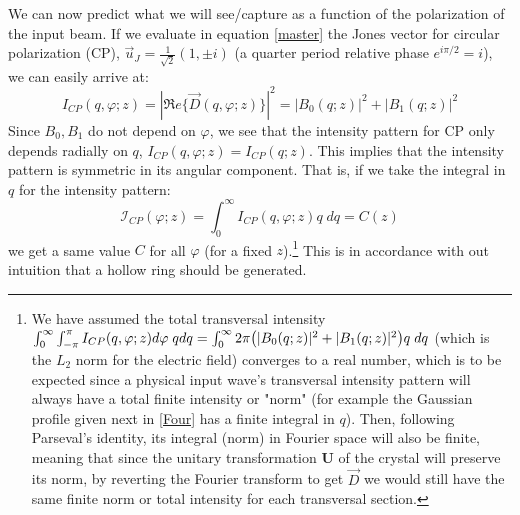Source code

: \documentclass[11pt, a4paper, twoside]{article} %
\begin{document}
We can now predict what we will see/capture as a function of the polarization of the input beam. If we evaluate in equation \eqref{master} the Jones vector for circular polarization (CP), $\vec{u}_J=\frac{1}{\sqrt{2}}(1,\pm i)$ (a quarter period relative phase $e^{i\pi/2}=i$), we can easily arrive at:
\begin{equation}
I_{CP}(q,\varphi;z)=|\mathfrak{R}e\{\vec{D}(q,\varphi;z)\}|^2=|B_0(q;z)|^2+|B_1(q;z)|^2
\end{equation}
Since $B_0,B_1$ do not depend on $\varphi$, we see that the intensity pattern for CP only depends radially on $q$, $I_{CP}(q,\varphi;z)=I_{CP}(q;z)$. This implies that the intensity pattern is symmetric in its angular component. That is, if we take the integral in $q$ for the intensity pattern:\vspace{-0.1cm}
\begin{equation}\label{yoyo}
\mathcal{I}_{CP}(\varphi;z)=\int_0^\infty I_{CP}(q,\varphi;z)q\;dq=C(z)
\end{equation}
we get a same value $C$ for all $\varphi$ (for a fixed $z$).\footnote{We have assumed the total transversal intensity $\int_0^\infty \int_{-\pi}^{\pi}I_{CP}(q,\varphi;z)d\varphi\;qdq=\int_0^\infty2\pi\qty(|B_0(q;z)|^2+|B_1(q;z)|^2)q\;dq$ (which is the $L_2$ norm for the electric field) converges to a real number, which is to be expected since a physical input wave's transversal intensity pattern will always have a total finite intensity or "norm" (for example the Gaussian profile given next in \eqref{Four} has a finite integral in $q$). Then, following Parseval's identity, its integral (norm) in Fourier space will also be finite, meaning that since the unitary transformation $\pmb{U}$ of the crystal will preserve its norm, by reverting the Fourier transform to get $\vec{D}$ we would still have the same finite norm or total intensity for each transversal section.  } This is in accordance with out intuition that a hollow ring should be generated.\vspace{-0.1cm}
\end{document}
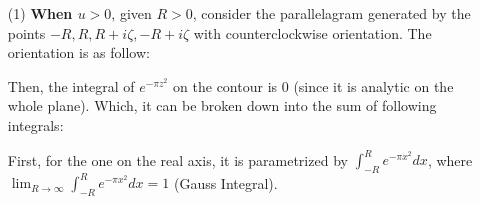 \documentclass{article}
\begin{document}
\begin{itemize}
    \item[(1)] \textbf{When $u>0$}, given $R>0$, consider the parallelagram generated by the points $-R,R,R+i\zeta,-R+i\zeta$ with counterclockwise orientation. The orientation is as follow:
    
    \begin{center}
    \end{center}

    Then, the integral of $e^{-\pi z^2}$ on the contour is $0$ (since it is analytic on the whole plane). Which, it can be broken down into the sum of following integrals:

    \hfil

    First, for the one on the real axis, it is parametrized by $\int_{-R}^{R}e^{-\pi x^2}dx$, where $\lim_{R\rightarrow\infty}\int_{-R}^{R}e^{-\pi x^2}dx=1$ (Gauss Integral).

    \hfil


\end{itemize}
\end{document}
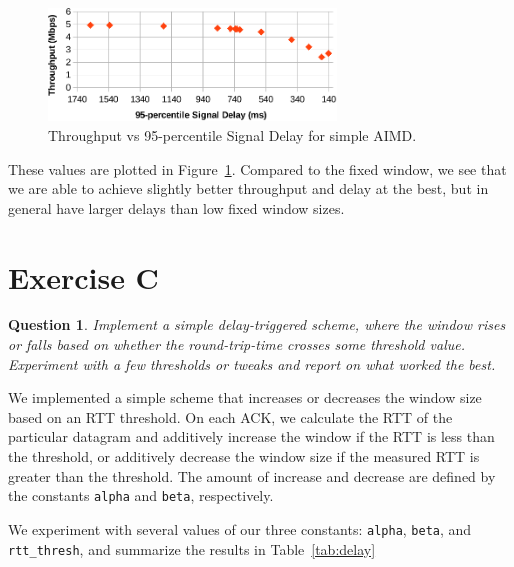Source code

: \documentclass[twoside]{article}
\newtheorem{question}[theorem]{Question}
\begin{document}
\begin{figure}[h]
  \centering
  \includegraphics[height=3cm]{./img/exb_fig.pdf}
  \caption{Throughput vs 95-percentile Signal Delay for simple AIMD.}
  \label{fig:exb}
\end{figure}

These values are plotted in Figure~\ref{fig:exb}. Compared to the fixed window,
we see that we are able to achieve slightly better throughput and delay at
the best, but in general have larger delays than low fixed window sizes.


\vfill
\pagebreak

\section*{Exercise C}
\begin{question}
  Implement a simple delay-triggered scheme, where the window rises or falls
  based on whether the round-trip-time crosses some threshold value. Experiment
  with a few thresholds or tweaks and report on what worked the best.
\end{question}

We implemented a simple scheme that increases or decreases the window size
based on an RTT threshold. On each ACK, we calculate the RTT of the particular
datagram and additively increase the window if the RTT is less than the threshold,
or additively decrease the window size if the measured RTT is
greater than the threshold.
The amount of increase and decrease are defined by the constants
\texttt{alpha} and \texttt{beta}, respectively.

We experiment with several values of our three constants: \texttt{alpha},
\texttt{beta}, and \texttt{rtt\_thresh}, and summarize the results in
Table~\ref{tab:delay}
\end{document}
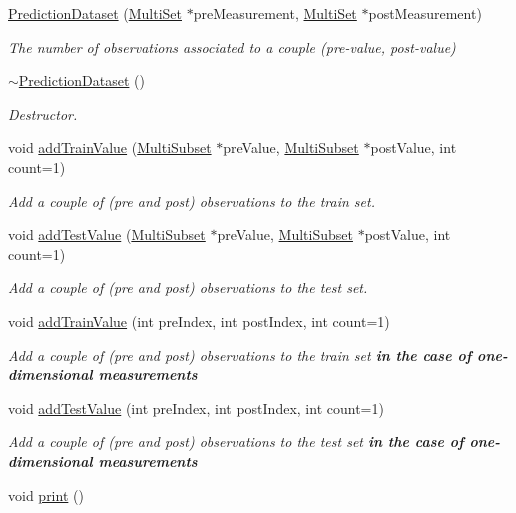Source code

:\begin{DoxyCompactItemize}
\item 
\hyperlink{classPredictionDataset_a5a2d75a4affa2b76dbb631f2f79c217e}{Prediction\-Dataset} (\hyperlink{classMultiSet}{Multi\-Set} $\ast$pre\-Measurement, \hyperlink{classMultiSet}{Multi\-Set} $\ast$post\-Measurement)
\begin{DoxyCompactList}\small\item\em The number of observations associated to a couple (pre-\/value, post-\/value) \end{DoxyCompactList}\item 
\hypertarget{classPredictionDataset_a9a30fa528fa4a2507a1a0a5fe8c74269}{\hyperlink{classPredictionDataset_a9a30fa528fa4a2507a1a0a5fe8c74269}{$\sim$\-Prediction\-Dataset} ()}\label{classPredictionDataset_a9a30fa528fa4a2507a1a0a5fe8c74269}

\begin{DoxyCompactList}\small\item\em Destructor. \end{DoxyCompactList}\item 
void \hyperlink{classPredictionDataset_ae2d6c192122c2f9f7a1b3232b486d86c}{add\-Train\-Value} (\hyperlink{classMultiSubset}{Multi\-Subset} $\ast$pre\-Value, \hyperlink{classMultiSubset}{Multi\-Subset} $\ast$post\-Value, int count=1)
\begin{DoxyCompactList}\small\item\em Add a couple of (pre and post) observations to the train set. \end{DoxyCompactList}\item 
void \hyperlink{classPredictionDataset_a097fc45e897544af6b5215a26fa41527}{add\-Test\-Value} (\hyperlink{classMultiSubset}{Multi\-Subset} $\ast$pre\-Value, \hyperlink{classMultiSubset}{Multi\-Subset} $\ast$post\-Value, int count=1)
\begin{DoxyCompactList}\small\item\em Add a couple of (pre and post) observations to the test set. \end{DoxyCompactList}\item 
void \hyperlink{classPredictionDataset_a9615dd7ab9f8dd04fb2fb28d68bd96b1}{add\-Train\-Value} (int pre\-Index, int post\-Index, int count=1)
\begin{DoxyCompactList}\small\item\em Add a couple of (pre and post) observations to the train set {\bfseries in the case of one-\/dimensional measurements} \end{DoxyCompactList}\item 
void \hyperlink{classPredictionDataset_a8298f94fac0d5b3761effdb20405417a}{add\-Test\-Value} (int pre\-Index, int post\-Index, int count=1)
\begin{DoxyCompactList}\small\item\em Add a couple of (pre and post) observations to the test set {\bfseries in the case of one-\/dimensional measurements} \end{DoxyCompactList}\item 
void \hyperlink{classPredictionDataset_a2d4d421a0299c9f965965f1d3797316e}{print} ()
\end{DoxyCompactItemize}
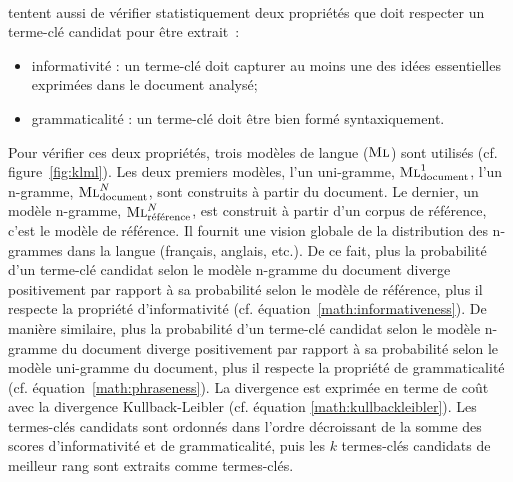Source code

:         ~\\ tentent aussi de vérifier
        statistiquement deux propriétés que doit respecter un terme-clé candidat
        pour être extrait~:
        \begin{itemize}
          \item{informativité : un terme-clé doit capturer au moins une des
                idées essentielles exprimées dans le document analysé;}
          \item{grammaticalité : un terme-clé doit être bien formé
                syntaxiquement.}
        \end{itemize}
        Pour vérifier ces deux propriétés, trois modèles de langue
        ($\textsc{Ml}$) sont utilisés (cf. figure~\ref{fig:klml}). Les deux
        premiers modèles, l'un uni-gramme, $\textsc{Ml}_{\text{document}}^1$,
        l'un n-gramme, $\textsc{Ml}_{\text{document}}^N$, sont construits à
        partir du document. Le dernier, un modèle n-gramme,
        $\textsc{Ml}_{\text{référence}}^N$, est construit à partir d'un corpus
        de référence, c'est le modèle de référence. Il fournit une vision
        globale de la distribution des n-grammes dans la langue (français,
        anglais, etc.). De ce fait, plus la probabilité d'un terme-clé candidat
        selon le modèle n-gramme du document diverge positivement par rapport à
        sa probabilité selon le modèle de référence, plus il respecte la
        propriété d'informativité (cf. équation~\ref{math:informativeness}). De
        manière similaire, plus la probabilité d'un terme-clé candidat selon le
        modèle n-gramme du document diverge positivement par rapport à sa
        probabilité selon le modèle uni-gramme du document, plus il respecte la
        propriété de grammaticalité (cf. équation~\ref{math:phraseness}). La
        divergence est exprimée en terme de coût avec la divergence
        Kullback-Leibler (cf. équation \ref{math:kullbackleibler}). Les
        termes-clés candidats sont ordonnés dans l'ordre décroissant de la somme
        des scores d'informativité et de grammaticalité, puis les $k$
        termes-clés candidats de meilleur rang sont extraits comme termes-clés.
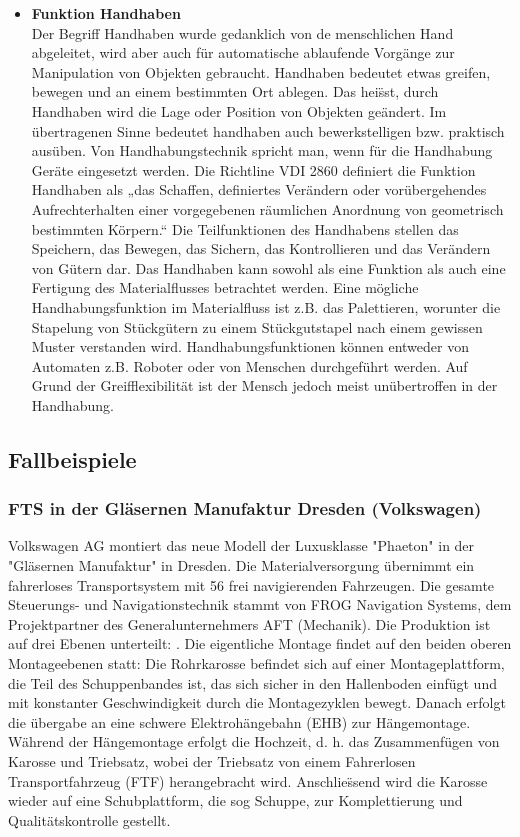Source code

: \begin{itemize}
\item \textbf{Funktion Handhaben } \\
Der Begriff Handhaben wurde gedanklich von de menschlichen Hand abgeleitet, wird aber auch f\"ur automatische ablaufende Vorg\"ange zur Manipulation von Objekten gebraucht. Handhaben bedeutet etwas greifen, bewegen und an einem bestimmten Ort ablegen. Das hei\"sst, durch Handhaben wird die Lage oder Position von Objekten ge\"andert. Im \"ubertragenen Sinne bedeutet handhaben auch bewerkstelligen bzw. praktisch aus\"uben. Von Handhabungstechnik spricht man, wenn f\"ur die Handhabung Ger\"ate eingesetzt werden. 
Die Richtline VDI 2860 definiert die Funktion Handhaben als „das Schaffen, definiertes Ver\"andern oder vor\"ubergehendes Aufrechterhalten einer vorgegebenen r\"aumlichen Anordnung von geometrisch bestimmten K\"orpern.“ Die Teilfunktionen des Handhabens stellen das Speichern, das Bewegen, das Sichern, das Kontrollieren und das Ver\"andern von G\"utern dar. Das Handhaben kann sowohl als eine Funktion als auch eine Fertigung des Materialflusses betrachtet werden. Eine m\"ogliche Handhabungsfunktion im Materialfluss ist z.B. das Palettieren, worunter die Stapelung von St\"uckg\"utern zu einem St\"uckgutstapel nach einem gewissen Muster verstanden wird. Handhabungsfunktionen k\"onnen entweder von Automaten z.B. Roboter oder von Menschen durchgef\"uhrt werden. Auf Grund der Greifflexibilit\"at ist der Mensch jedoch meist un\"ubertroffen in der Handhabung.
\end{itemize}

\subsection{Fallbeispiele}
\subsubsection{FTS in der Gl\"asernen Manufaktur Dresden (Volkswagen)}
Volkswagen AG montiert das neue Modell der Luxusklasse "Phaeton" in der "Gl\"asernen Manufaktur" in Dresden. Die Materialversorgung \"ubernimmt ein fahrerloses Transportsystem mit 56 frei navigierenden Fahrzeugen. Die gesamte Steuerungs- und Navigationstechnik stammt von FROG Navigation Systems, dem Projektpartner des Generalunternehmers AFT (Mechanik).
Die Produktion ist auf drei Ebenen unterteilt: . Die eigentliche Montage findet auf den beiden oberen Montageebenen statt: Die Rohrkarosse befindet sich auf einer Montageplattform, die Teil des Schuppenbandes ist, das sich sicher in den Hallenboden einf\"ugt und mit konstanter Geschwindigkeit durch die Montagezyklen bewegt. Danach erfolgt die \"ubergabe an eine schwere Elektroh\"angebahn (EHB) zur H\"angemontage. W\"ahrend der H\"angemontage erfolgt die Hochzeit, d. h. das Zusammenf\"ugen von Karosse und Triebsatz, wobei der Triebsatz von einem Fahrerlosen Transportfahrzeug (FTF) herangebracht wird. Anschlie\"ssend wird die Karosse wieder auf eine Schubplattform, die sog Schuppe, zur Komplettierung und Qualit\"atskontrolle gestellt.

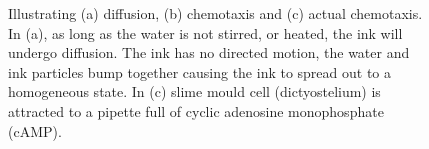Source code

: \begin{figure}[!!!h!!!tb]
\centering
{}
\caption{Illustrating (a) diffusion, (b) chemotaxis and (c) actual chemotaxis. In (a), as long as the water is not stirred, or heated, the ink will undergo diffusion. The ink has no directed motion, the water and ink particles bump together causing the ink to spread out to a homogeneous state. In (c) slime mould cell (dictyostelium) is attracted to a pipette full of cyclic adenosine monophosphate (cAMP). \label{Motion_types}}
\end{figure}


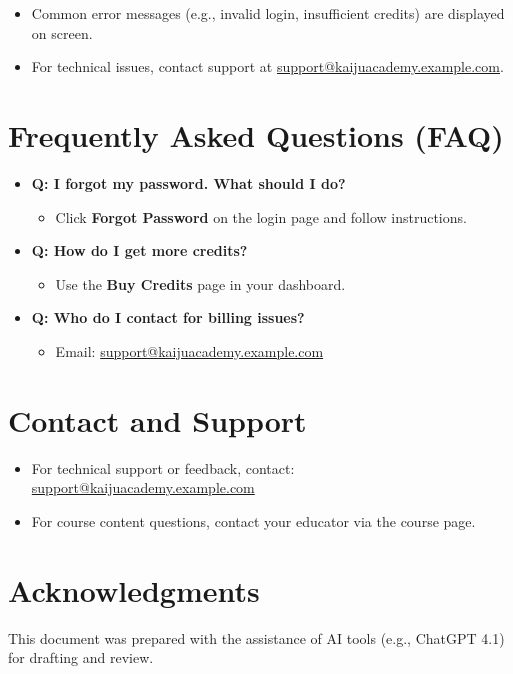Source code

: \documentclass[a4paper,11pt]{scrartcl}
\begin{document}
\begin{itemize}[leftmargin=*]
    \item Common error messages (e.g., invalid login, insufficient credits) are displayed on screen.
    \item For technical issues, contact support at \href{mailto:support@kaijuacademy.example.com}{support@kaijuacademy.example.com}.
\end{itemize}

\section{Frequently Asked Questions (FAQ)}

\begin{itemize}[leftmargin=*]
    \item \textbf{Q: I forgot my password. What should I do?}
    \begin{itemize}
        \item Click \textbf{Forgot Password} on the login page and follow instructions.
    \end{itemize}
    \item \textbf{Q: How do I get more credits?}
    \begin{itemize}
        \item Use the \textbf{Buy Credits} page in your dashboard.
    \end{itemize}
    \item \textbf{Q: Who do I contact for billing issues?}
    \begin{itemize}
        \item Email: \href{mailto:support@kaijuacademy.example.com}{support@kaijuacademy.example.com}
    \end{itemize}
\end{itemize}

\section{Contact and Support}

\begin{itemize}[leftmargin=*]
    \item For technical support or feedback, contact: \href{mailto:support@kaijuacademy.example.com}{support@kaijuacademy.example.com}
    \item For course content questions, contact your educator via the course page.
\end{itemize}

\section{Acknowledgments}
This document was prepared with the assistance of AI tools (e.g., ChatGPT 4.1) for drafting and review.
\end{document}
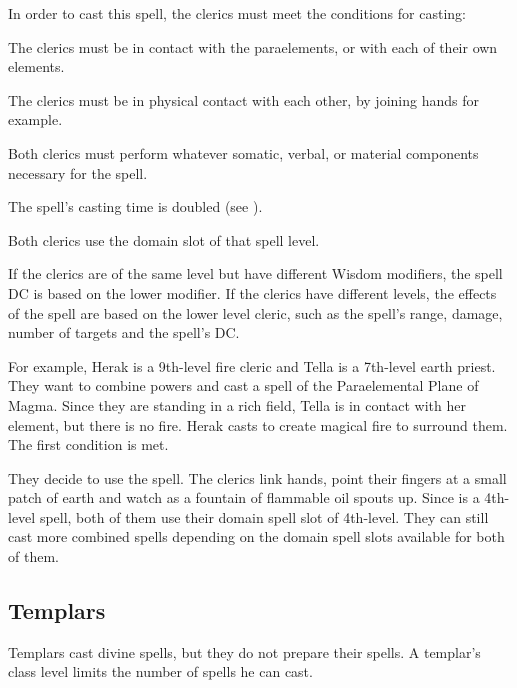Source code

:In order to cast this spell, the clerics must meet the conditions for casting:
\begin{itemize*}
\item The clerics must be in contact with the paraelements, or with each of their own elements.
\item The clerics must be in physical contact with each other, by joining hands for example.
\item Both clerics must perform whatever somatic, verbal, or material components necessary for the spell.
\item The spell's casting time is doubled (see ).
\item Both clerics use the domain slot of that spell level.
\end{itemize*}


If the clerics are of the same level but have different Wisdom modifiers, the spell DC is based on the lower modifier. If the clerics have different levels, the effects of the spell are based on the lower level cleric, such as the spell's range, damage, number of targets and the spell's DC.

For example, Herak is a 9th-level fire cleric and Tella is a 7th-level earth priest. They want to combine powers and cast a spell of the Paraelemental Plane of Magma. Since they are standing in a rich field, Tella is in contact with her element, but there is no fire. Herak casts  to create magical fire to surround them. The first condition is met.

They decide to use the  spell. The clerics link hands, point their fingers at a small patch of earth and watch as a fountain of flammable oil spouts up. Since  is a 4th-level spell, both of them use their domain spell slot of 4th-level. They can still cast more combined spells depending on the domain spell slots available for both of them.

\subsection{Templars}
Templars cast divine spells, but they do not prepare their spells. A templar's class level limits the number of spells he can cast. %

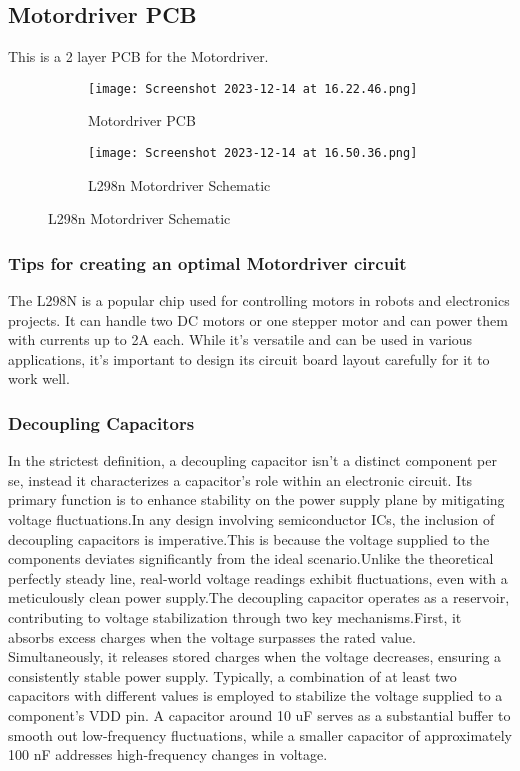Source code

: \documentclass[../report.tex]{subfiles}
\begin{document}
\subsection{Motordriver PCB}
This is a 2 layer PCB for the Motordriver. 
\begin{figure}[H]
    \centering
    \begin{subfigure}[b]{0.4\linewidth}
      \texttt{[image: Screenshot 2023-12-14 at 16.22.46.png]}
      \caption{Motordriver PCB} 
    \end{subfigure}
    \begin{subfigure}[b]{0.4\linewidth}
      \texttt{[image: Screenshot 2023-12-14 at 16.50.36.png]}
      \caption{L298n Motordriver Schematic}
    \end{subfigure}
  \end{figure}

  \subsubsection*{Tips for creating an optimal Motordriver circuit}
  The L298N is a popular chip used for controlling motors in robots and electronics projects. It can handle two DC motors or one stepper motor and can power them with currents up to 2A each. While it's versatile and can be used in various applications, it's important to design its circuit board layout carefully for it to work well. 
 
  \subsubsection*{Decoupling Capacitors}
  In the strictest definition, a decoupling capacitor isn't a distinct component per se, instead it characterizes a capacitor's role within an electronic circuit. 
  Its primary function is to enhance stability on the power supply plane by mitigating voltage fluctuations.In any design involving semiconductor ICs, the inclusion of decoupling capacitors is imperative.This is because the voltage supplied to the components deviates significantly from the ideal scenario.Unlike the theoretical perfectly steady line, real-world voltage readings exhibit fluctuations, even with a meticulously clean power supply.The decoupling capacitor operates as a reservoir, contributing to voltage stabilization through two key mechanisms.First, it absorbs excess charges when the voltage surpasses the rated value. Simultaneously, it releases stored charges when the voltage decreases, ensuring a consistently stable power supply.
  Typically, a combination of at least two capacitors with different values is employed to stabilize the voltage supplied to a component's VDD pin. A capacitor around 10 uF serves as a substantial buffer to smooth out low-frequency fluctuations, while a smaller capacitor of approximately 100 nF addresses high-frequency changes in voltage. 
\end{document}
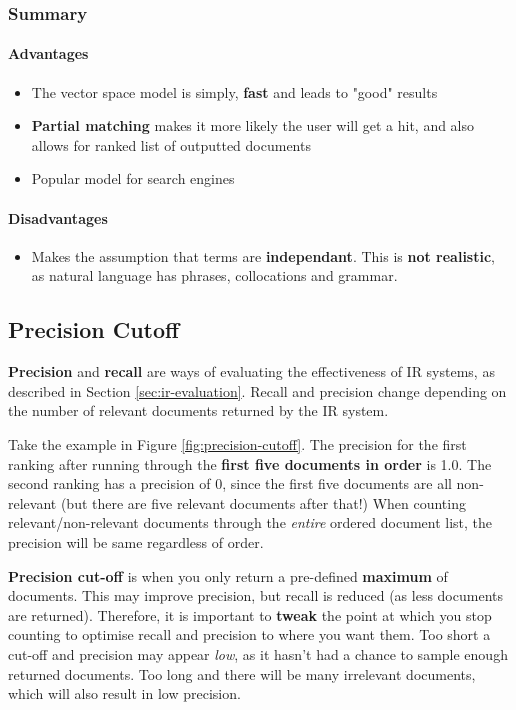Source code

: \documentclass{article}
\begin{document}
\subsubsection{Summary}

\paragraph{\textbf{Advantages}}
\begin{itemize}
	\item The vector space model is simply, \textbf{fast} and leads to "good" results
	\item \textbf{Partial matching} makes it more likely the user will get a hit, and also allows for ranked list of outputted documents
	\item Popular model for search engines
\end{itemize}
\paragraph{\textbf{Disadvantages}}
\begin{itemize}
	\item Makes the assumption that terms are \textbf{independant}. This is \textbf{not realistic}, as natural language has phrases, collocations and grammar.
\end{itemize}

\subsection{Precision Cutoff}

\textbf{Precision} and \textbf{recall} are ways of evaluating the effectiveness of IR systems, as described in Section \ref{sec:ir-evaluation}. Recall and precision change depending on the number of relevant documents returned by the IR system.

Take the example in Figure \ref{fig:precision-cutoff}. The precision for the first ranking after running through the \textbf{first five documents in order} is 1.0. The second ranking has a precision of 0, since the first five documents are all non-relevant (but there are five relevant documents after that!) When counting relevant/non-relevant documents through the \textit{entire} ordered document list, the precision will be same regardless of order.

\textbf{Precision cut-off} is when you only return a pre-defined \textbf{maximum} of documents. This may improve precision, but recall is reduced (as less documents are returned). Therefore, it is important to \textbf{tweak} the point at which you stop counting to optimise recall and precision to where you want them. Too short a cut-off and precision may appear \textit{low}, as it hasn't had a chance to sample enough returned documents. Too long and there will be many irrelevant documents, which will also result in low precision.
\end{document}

++++++++++

◆ **BRIEF**
Take from the listing every line in which the word "vérifier" appears.

◆ **RESULT OF THIS EXERCISE**
:         ~\\ tentent aussi de vérifier
        Pour vérifier ces deux propriétés, trois modèles de langue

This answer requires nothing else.